(director/writer: Delmer Daves; screenwriter: from the novel Lovers Must Learn by Irving Fineman; cinematographer: Charles Lawton; editor: William Ziegler; music: Max Steiner; cast: Troy Donahue (Don Porter), Angie Dickinson (Lyda Kent), Rossano Brazzi (Roberto Orlandi), Suzanne Pleshette (Prudence Bell), Constance Ford (Daisy Bronson), Al Hirt (Himself), Hampton Fancher (Albert Stillwell), Iphigenie Castiglioni (Contessa), Chad Everett (Young man), Gertrude Flynn (Mrs. Riggs); Runtime: 119; MPAA Rating: NR; producer: Delmer Daves; Warner Home Video; 1962)

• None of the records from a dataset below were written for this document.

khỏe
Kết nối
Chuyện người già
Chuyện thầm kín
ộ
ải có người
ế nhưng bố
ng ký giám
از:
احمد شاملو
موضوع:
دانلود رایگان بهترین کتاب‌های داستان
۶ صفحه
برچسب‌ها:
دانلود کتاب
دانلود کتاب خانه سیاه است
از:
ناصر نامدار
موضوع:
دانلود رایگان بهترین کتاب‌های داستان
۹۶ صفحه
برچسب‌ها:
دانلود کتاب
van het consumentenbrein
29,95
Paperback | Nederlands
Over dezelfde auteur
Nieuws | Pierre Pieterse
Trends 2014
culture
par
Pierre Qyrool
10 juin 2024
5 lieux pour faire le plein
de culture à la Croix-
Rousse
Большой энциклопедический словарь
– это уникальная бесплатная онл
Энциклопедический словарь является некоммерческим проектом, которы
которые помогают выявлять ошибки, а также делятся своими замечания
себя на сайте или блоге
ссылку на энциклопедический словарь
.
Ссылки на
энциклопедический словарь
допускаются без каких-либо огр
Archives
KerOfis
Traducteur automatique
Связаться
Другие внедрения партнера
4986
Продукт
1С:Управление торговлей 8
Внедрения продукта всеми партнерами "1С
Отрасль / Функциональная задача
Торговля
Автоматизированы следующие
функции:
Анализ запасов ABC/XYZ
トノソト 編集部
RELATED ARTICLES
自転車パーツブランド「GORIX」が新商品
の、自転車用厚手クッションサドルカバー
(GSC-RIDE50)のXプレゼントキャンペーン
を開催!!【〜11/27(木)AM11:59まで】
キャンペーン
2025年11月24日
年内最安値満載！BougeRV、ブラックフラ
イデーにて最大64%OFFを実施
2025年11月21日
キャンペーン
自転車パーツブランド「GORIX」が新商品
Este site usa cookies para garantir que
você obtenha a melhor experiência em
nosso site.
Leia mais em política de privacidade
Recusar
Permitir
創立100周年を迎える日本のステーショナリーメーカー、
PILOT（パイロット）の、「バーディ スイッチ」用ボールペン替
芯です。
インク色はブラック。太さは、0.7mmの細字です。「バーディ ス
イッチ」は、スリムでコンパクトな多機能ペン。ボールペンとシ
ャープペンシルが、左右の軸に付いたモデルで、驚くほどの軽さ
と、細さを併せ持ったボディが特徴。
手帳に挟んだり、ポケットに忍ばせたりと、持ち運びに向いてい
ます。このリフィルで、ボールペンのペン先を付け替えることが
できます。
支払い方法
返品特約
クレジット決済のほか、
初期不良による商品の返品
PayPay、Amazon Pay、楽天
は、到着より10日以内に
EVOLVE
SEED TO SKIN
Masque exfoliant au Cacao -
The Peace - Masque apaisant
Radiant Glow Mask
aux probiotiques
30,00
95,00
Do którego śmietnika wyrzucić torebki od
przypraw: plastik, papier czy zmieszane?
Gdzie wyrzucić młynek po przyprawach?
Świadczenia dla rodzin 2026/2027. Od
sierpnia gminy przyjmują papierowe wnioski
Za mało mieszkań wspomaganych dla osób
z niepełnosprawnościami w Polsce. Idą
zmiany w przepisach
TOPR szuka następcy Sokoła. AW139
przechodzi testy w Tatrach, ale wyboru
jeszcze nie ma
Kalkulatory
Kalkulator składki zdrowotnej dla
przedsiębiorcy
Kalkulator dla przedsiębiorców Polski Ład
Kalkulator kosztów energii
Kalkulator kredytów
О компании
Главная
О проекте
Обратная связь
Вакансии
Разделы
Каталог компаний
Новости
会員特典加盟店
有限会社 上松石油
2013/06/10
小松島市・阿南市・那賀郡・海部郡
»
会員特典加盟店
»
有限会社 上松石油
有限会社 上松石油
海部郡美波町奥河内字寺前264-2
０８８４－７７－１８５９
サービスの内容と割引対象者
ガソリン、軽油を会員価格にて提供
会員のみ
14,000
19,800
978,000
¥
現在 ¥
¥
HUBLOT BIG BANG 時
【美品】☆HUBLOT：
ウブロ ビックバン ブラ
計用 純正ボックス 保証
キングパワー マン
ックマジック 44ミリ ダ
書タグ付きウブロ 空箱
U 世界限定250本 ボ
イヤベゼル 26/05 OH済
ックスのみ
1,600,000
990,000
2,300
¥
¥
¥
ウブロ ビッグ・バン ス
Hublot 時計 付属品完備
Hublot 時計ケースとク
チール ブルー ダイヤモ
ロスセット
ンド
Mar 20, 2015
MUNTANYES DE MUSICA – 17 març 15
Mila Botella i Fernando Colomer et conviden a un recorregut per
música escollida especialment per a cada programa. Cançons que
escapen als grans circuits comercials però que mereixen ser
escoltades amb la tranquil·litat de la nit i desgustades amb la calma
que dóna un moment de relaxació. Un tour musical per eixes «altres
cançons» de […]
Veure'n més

“Sluggish romantic melodrama.”

Reviewed by Dennis Schwartz

The sluggish romantic melodrama works best as a travelogue of Rome. Director and writer Delmer Daves (“Parrish”/”A Summer Place”/”Spencer’s Mountain“) gives it a corny pedestrian feel, and the characters are all wooden stereotypes. If you dig sappy romancers, this is the ‘mother load.’ It’s adapted from the 1932 novel Lovers Must Learn by Irving Fineman.

Prudence Bell (Suzanne Pleshette, her second movie and first starring role) is a 21-year-old virgin assistant librarian at a stuffy women’s college in Connecticut, who quits when challenged by administrators for lending to a female student her own copy of a banned book on love. She decides to go to Italy to discover for herself the meaning of love. En route by ship, Prudence meets the socially awkward Etruscan scholar from America Albert Stillwell (Hampton Fancher) and a Roman playboy charmer Roberto Orlandi (Rossano Brazzi). In Rome, the sophisticated Italian, after failing at his attempt to become Prudence’s lover, hooks up his two companion voyagers to stay in the boarding house of the Contessa (Iphigenie Castiglioni). The Contessa hooks Prudence up with a clerk job at an American book store. Also staying in the boarding house is hunky American architectural student Don Porter (Troy Donahue). He’s in a twit because his wealthy American painter girlfriend Lyda (Angie Dickinson) dumps him to go paint in Switzerland. Predictably Don and Prudence begin a romance.

Pleshette and Donahue fell in love on the set and were married after the film wrapped. Warners paid for the big bash. I believe the marriage lasted nine months.